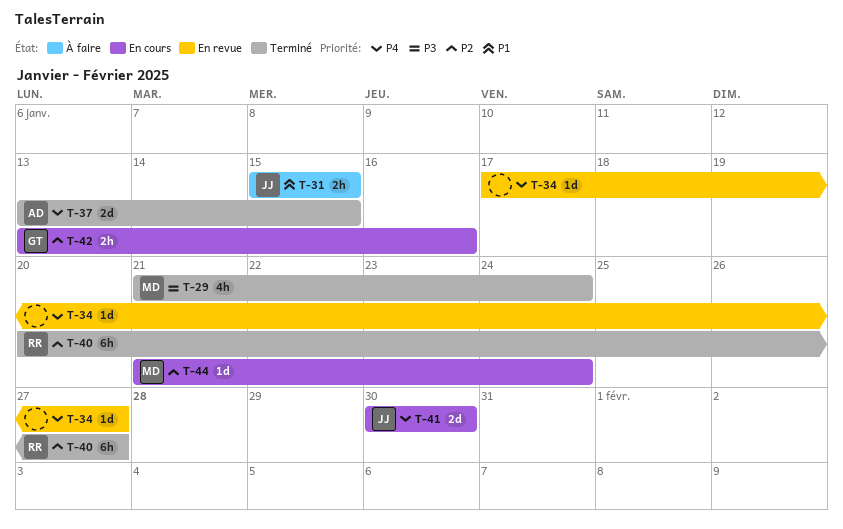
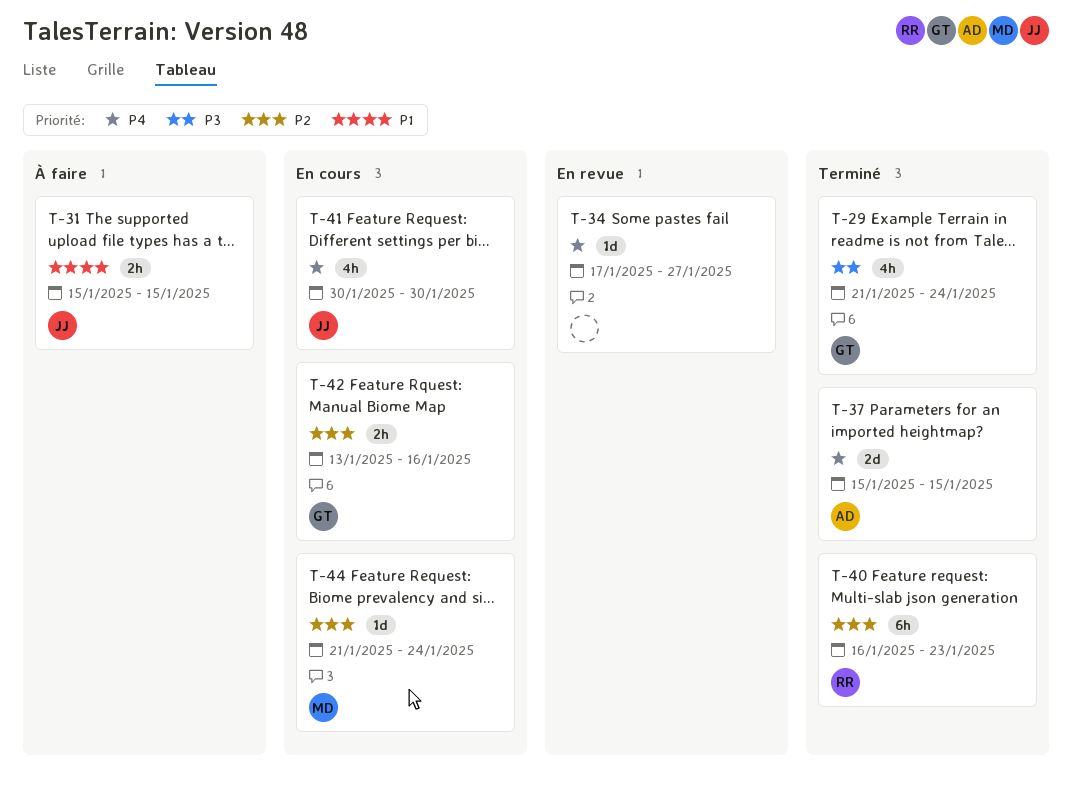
T-29, owner: MD -> GT
T-37, start: Jan 13 -> Jan 15
T-40, start: Jan 20 -> Jan 16
T-40, due: Jan 27 -> Jan 23
T-41, estimate: 2d -> 4h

※ ※ ※

(INSTRUCTIONS TO FOLLOW) Considering the records line by line, how many lines hold the string "start"? Say only the number.

(RESPONSE TO THIS TASK) 2